Сделали, как договорились: Клава Ивановна как раз начала разговор про близорукость и произвол жилотдела, когда зазвонил телефон, и предрайсовета сразу, по первому слову, узнал голос Дегтяря.

— Слушай, Иона, — сказал он, — давай без дыма, а то у меня времени в обрез. Тут сидит твой актив и требует комнату для какой-то Ляли Орловой с табачной фабрики. А мой жилотдел волынит. Я хочу знать точно: надо вкрай или можно трошки подождать? Я лично за то, чтобы подождать.

— Он за то, чтобы подождать! — возмутилась Клава Ивановна. — Ему русским языком объясняют, что человеку льется на голову, а он: подождать!

— Дегтярь, — засмеялся в трубку председатель, — она из меня форшмак делает. Слушай, отдай ее мне в аппарат. Эге, секретаршей. Ладно, пусть будет не по-вашему, не по-нашему, я пришлю комиссию. Не, не, полная объективность — никакой подсказки, никакого нажима.

Люди попались очень приличные, и Клава Ивановна, хотя вначале рассердилась на председателя, теперь была даже очень довольна, потому что все получилось на большой государственной ноге. Комиссия в тот же день решила в пользу Ляли Орловой и велела выдать ордер. Ляля, когда вернулась со смены и узнала, сама прибежала к мадам Малой, бросиласп ей на шею и расплакалась.

— Перестань плакать, — сказала Клава Ивановна, — и не надо мне твоих спасибо. Некоторые в нашем дворе сомневаются, что ты уже совсем остепенилась, а я не сомневаюсь. Я тебе верю, как самой себе.

— Господи, — пришла в ужас Ляля, — как им только не стыдно! Клавочка Ивановна, я буду такая хорошая, такая хорошая…
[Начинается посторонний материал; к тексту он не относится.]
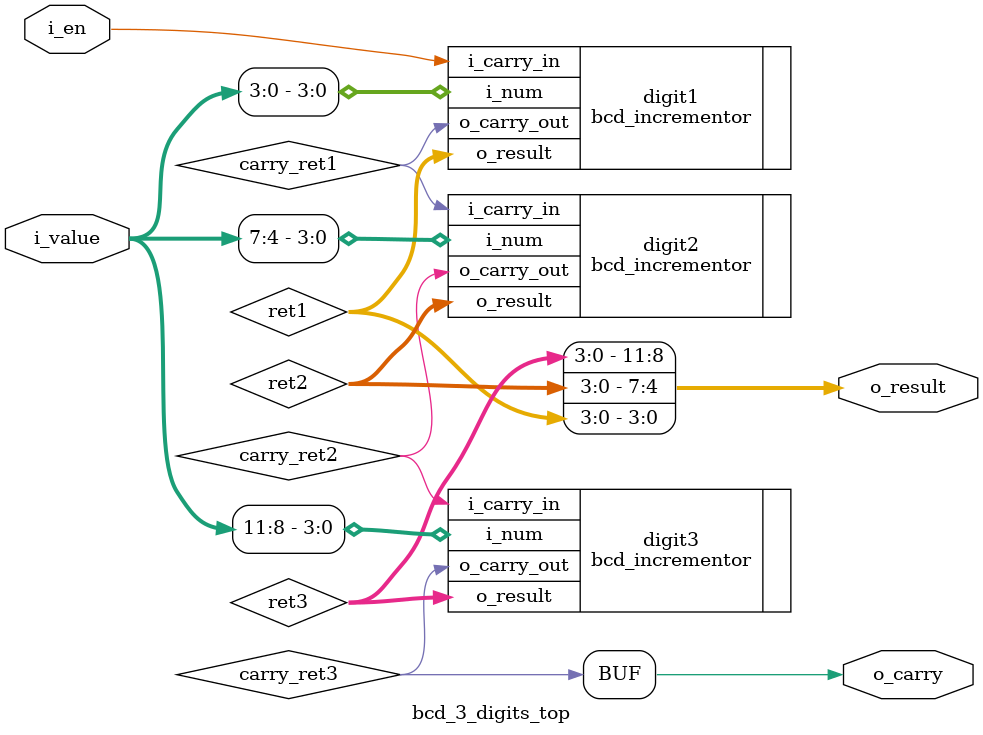
<source format=v>
`timescale 1ns / 1ps

module bcd_3_digits_top (
    input wire [11:0] i_value,
    input wire i_en,
    output reg [11:0] o_result,
    output reg o_carry
);
    wire [3:0] ret1, ret2, ret3;
    wire carry_ret1, carry_ret2, carry_ret3;

    bcd_incrementor digit1(.i_num(i_value[3:0]), .i_carry_in(i_en), .o_result(ret1), .o_carry_out(carry_ret1));
    bcd_incrementor digit2(.i_num(i_value[7:4]), .i_carry_in(carry_ret1), .o_result(ret2), .o_carry_out(carry_ret2));
    bcd_incrementor digit3(.i_num(i_value[11:8]), .i_carry_in(carry_ret2), .o_result(ret3), .o_carry_out(carry_ret3));
   
    always @*
    begin
        o_result = {ret3, ret2, ret1};
        o_carry = carry_ret3;
    end

endmodule

</source>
— Перестань, — остановила ее мадам Малая, — держи себя в руках, и пусть никто не показывает на тебя пальцем. А теперь у меня к тебе вопрос: как ты посещаешь кружок политграмоты на фабрике?

— Что значит, как? — Ляля немножко смутилась. — Если есть занятие, я прихожу, если нет занятия, я не прихожу.

Клава Ивановна сказала, что такой ответ ей не нравится: когда у человека ясно в жизни, у него ясно в голове. Кроме того, есть на фабрике занятие или нет, надо приходить на консультацию в форпост, потому что фабрика фабрикой, а дом домом.

— Господи, — Ляля прижала руки к груди, — кто же против! Наоборот, мне самой интересно знать, что говорит Иона Овсеич, что говорит доктор Ланда и Лапидис. Клава Ивановна, это правда, что Лапидиса папа приехал прямо из Греции? А насчет Ани Котляр, что Лапидис имеет к ней чувство, правда или просто выдумали?

— Ты хочешь, чтобы я тебе сразу ответила или немножко подождешь? Во-первых, запомни; в чужую жизнь я не вмешиваюсь. Во-вторых, если тебе так не терпится, зайди сама к Лапидису домой и спроси: «Вы имеете чувство к Ане Котляр или это одна брехня?»

— Ой, — испугалась Ляля, — он же меня просто вы гонит!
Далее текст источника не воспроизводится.